**EXERCISE**
Rewrite the records below with "pose" swapped for "camera" and every other part left unchanged, omitting the pictures.

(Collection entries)
--- Begin ---

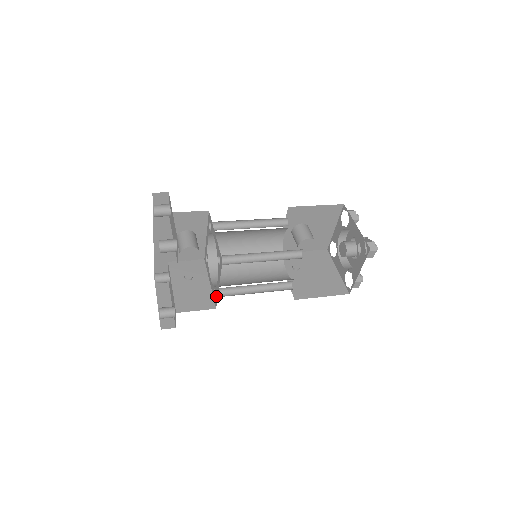
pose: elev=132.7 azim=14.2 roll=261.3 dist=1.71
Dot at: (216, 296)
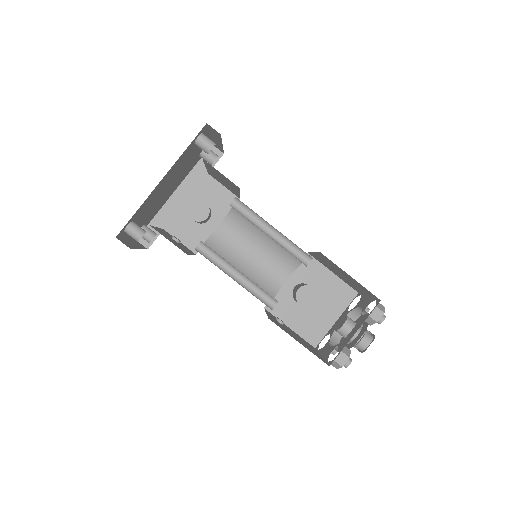
Dot at: occluded
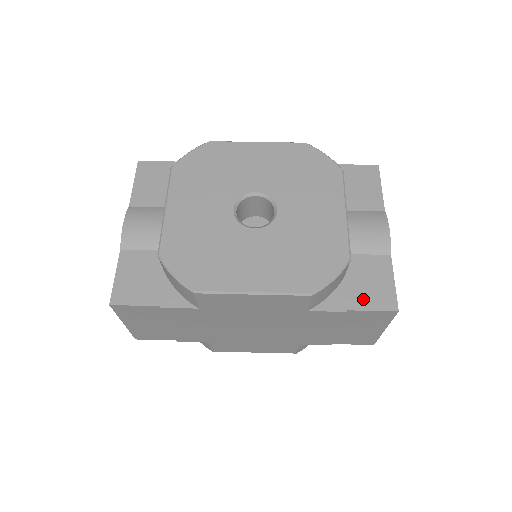
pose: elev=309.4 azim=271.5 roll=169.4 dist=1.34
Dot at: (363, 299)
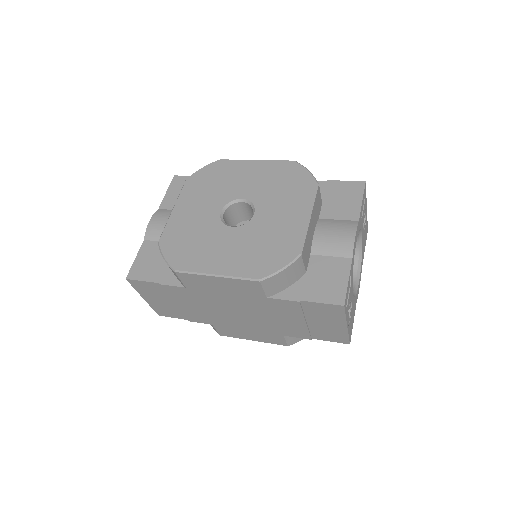
Dot at: (316, 293)
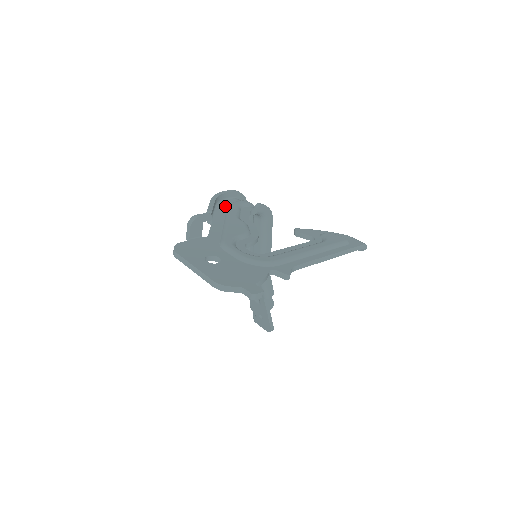
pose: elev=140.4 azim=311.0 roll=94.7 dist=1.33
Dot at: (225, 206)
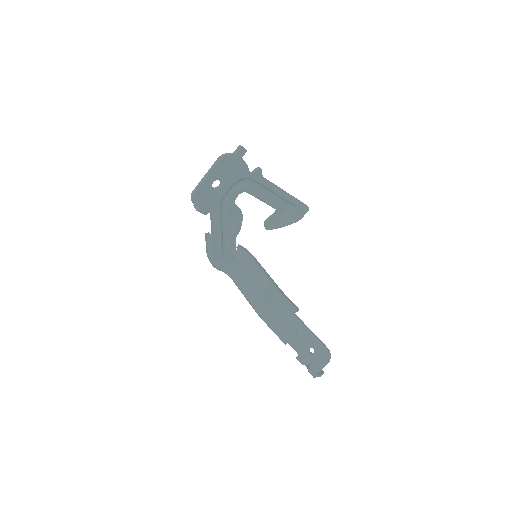
Dot at: (218, 255)
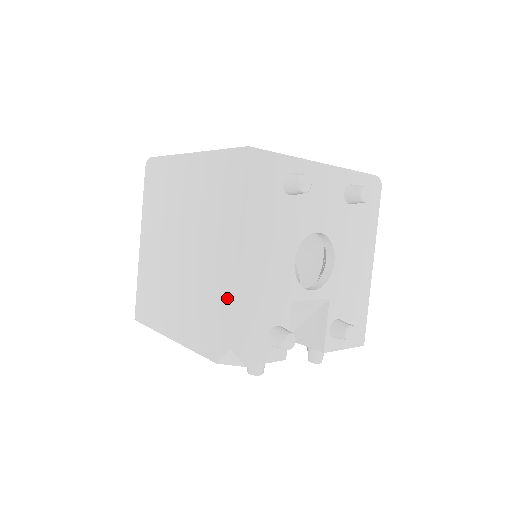
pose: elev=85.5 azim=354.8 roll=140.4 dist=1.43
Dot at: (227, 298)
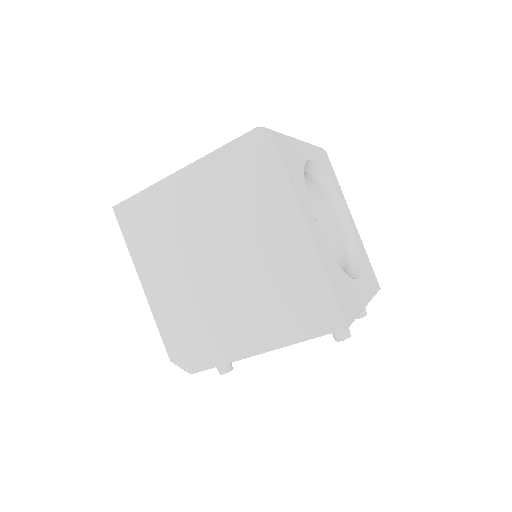
Dot at: (220, 354)
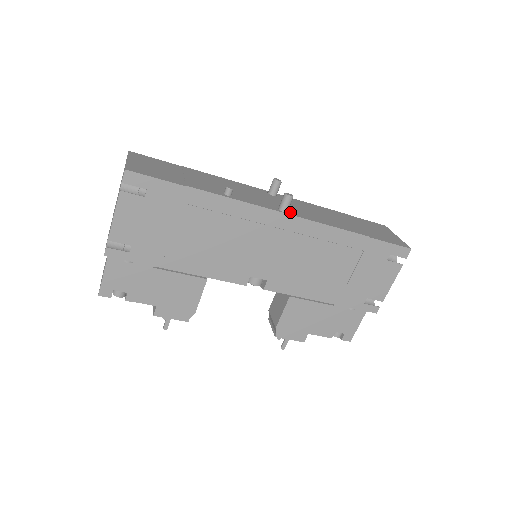
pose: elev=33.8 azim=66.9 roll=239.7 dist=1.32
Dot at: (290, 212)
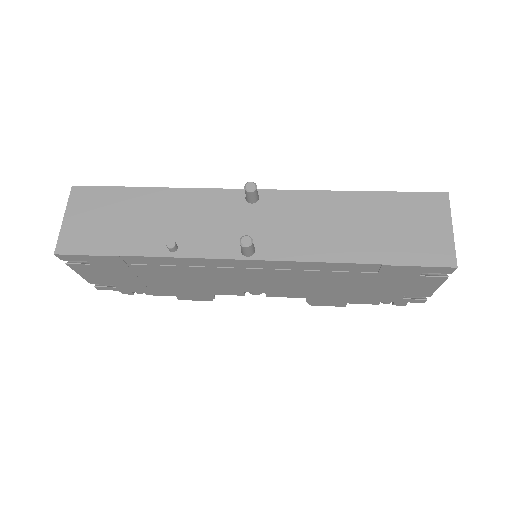
Dot at: (258, 251)
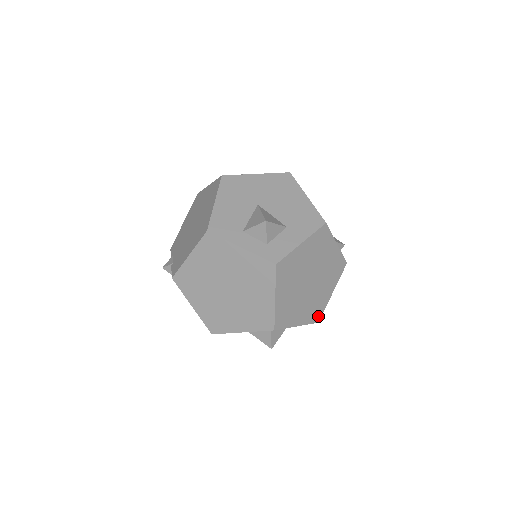
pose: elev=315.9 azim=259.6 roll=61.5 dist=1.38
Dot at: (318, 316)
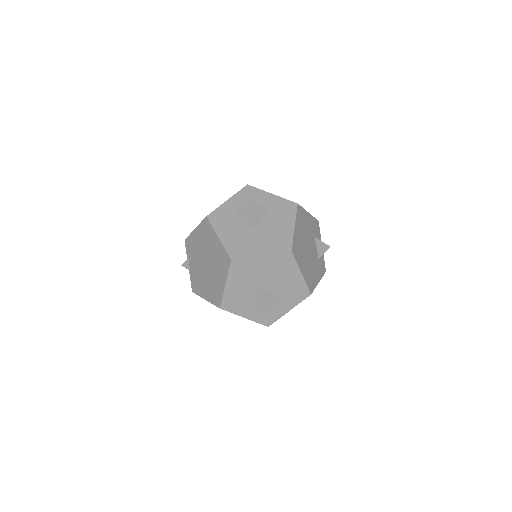
Dot at: occluded
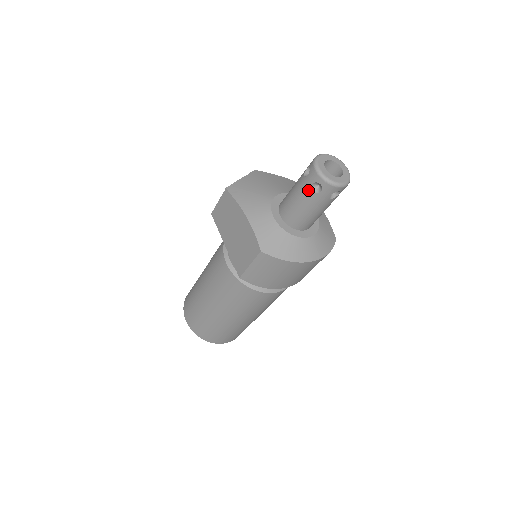
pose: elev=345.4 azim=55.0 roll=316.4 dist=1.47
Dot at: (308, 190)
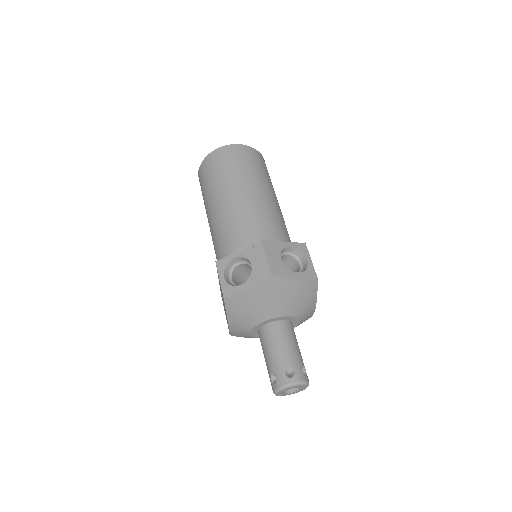
Dot at: occluded
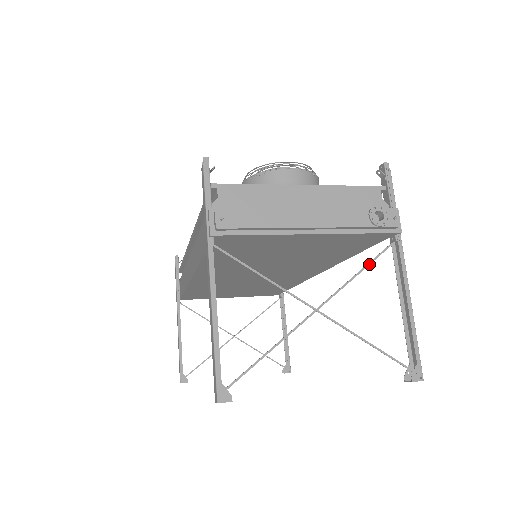
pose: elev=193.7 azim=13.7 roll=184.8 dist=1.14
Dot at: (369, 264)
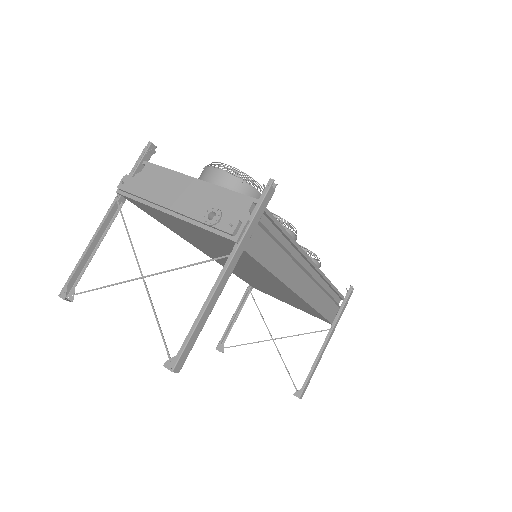
Dot at: (209, 261)
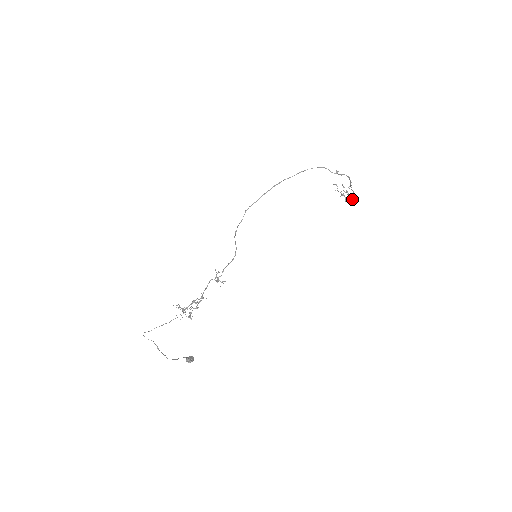
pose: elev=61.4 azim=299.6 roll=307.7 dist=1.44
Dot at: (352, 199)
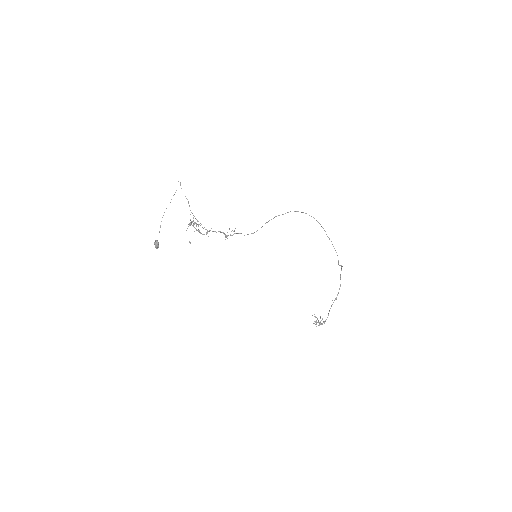
Dot at: (322, 323)
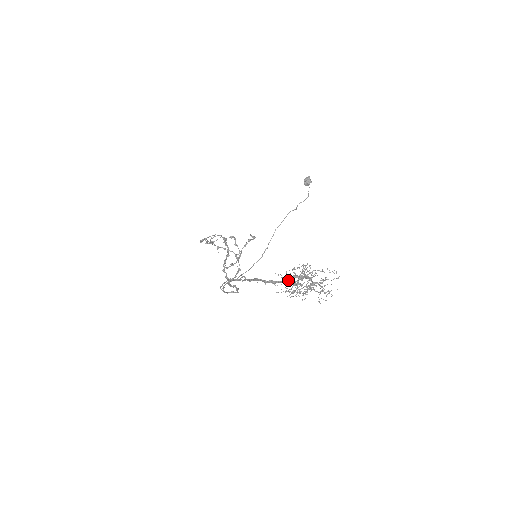
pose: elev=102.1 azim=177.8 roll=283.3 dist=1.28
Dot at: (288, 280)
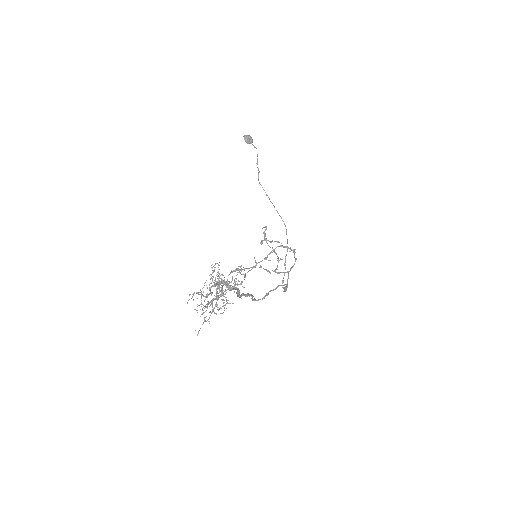
Dot at: (228, 289)
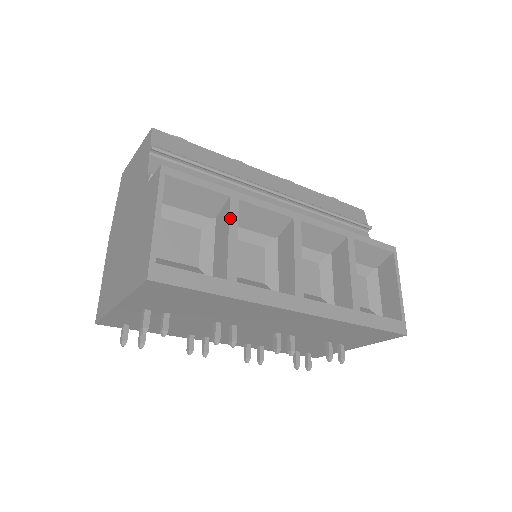
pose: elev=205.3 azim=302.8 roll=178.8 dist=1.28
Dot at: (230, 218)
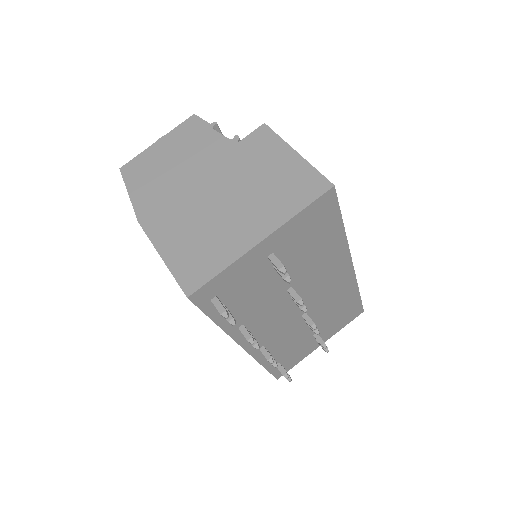
Dot at: occluded
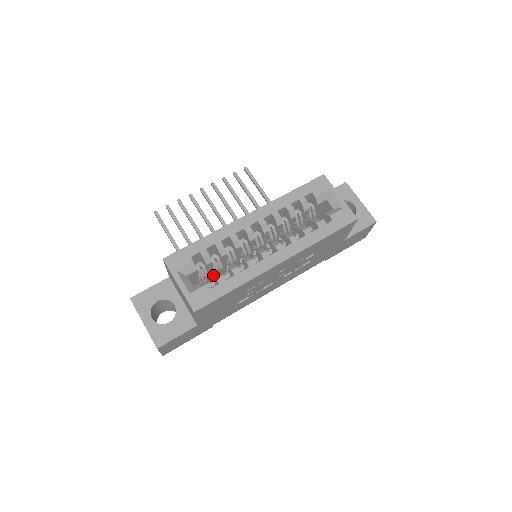
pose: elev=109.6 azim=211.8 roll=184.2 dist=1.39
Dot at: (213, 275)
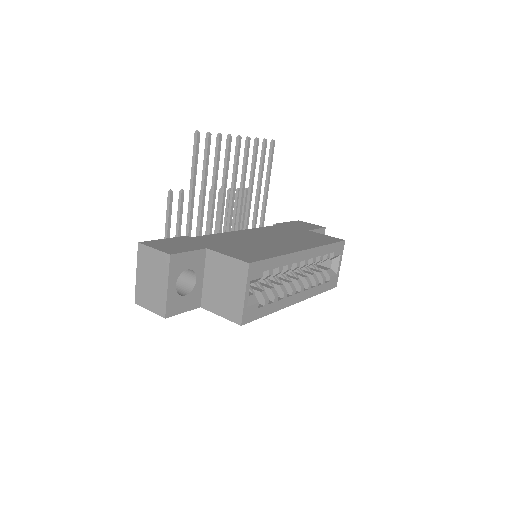
Dot at: (262, 292)
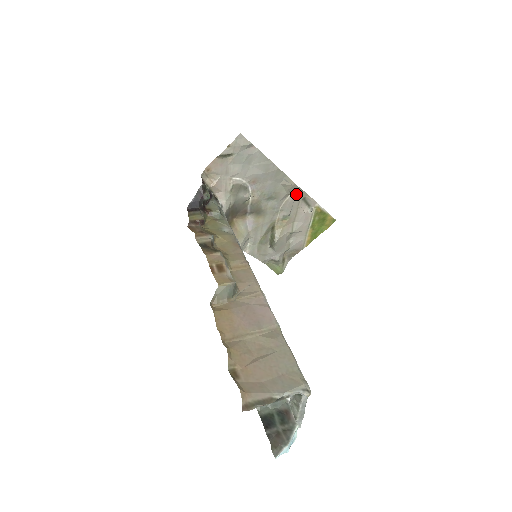
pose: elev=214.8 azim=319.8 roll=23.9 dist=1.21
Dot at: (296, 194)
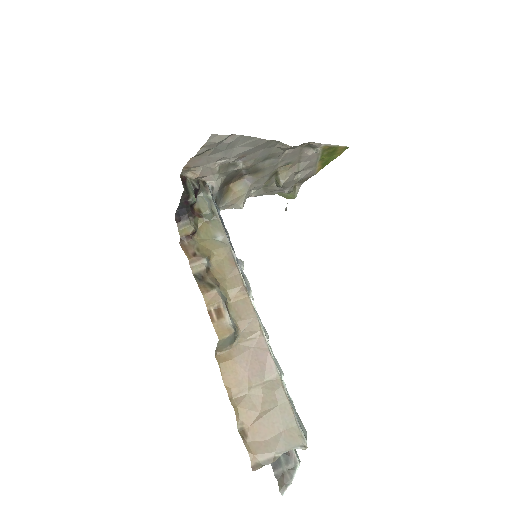
Dot at: occluded
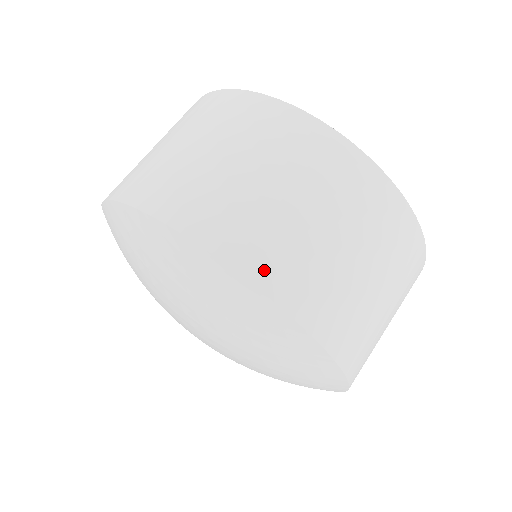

--- End ---

**COMPLETE RESPONSE**
camera: elev=132.7 azim=14.2 roll=261.3 dist=1.71
Dot at: (216, 296)
Dot at: occluded
camera: elev=309.4 azim=271.5 roll=169.4 dist=1.34
Dot at: (363, 299)
Dot at: (316, 293)
camera: elev=140.4 azim=311.0 roll=94.7 dist=1.33
Dot at: (225, 206)
Dot at: (218, 255)
camera: elev=85.5 azim=354.8 roll=140.4 dist=1.43
Dot at: (227, 298)
Dot at: (220, 354)
camera: elev=33.8 azim=66.9 roll=239.7 dist=1.32
Dot at: (290, 212)
Dot at: (258, 251)
camera: elev=315.9 azim=259.6 roll=61.5 dist=1.38
Dot at: (318, 316)
Dot at: occluded
camera: elev=345.4 azim=55.0 roll=316.4 dist=1.47
Dot at: (308, 190)
Dot at: occluded
camera: elev=193.7 azim=13.7 roll=184.8 dist=1.14
Dot at: (369, 264)
Dot at: (209, 261)
camera: elev=61.4 azim=299.6 roll=307.7 dist=1.44
Dot at: (352, 199)
Dot at: (322, 323)
camera: elev=102.1 azim=177.8 roll=283.3 dist=1.28
Dot at: (288, 280)
Dot at: (228, 289)
camera: elev=205.3 azim=302.8 roll=178.8 dist=1.28
Dot at: (230, 218)
Dot at: occluded
camera: elev=109.6 azim=211.8 roll=184.2 dist=1.39
Dot at: (213, 275)
Dot at: (262, 292)
camera: elev=214.8 azim=319.8 roll=23.9 dist=1.21
Dot at: (296, 194)
Dot at: occluded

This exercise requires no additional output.